Auch das Feld der Bürokommunikation soll hier Beachtung finden. Im Gegensatz zu der offenbar noch weitverbreiteten Ansicht, daß IDV und Bürokommunikation unterschiedliche Bereiche darstellen, ist eine Trennung heute eigentlich nicht mehr möglich. Vielmehr müssen beide als integraler Bestandteil des Informations-Managements in der Bank gesehen werden, da die Verflechtung der Aufgaben am Arbeitsplatz eine getrennte Betrachtung eigentlich nicht zulassen kann.

Ziel sollte es sein, Anwendungen wie Textverarbeitung, Planungsinstrumente oder Electronic Mail in den Gesamtkomplex Informationsverarbeitung zu integrieren, um den optimalen Nutzeffekt zu erreichen (siehe Abbildung 2).

Ein nicht zu unterschätzender Faktor ist auch die Einbindung der Kundschaft in den Rahmen der technischen Innovationen in diesem Bereich. In starkem Maße wird bereits heute der Kunde mit der Technik konfrontiert und muß lernen, diese auch zu akzeptieren beziehungsweise sie konform für seine Belange zu nutzen.

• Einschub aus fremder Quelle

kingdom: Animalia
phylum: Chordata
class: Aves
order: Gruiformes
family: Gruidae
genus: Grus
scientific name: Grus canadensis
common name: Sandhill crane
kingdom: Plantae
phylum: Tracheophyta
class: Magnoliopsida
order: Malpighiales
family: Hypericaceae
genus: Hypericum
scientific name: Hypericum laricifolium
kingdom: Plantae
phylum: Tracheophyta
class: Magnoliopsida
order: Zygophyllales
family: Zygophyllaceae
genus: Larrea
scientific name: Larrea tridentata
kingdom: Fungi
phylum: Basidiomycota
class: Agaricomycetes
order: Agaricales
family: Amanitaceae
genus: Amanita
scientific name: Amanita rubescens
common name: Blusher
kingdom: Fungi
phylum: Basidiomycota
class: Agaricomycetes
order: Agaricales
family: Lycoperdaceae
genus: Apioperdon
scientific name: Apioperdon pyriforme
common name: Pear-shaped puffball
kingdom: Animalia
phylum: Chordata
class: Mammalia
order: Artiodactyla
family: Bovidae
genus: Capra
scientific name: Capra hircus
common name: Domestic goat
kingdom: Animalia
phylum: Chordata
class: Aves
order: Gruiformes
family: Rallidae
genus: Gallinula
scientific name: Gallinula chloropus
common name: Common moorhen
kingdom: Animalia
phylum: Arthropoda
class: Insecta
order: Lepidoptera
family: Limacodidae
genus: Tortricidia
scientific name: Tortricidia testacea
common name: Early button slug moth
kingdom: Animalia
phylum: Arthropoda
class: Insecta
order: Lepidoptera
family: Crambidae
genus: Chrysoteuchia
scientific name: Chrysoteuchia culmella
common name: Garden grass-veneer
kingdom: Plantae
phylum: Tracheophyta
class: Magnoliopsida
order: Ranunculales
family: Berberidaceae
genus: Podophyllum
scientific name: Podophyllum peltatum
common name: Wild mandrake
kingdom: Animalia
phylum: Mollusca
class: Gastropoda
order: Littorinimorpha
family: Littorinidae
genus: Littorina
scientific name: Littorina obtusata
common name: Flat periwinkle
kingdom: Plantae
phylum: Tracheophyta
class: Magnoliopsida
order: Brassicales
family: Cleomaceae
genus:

Fehlt diese Akzeptanz, besteht die Gefahr, daß mühsam gewonnene Geschäftsverbindungen wieder verlorengehen. Hier müssen geeignete Schulungsmaßnahmen geplant und realisiert werden, die auch psychologisch die gewisse Brisanz dieser Thematik berücksichtigen.

Auch die Auswirkungen der "neuen Technologien" auf das soziale Umfeld müssen untersucht und geeignete Maßnahmen getroffen werden, um die Mitarbeiter in allen Bereichen auf den Umbruch herkömmlicher Strukturen und Organisationsformen vorzubereiten. Die Akzeptanz auf allen Ebenen ist unabdingbare Voraussetzung für ein optimal funktionierendes Informations-Management.

Daß sich der Trend letztlich in Richtung auf eine Informationsgesellschaft hin bewegt, kann heute wohl kaum noch abgestritten werden. Daraus ergibt sich die Forderung, die Zeichen zu erkennen und die Entwicklungen in der bestmöglichen Weise zu nutzen.

Es kann auch nicht länger geleugnet werden, daß die traditionelle DV in absehbarer Zeit sterben und von der Informationsverarbeitung abgelöst werden wird. Auch die Öffnung hin zu neuen Strategien, wie zum Beispiel der Einsatz von Expertensystemen, stellt veränderte Anforderungen an das unternehmerische Denken und Handeln, wenn die sich bietenden Möglichkeiten zum Wohl des Unternehmens genutzt werden sollen.